Fear

Hi everyone,

In our ASTU class we have been assigned the book Obasan. This book by Joy Kogawa is the story of a woman named Naomi who, as a child, was labeled an enemy alien along with her family after the Pearl Harbor bombing by the Japanese. She was separated from her mother while her aunt, Obasan, assists her in surviving. Once Naomi becomes an adult who teaches in a small town, and after the passing of her Uncle, she is able to comprehend her past of adversity and accept the role that her Obasan played.

The Japanese immigrants, many of whom had established lives, were removed from their homes and had their freedom taken away after 1942; this occurred until April 1, 1949 (CBC, Japanese Internment, 2001). Knowing this while reading made me think about the History of Canada, and it made me question how such things could happen. And then the answer of fear came to mind. As a society we fear the different, we generalize and don’t account for every individual and what their vast differences could be from someone else who looks ‘like them’; we only see what we want to see.
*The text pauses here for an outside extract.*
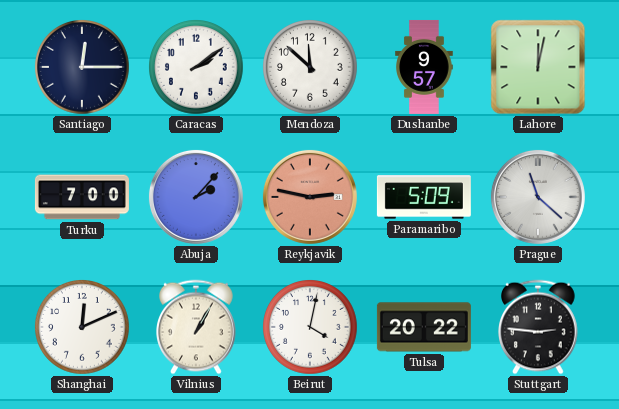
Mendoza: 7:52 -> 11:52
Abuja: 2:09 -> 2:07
In the case of the Japanese internment camps, this was a very unfortunate generalization. Canada and the government of that time believed that there was a problem of this group of people, just as the Nazi’s believed of the Jewish people. The injustice that was shown towards Japanese decedents whose life was in Canada was truly not right. In the story of Obasan, we see that one can accept the past and learn to live with what’s been done to them, but the tragedy is that not everyone has that capability. With this I ask myself if we are able to accept fear in our lives, without letting it control us? Wasn’t the little girl of the novel fearful of her future? How did her Obasan help her? What about those who didn’t have someone to care for them during this time? What allows one persons fear to be greater than another’s? Why do we often acknowledge a fear, with another fear?

How do we let fear control us in today’s society?

Too many questions to ask, when no one truly has the answers.

 

-Mckaylee Catcher.

 

Works Cited:

 

CBC. (2001). Japanese Internment. Retrieved from www.cbc.ca/history/EPISCONTENTSE1EP14CH3PA3LE.html.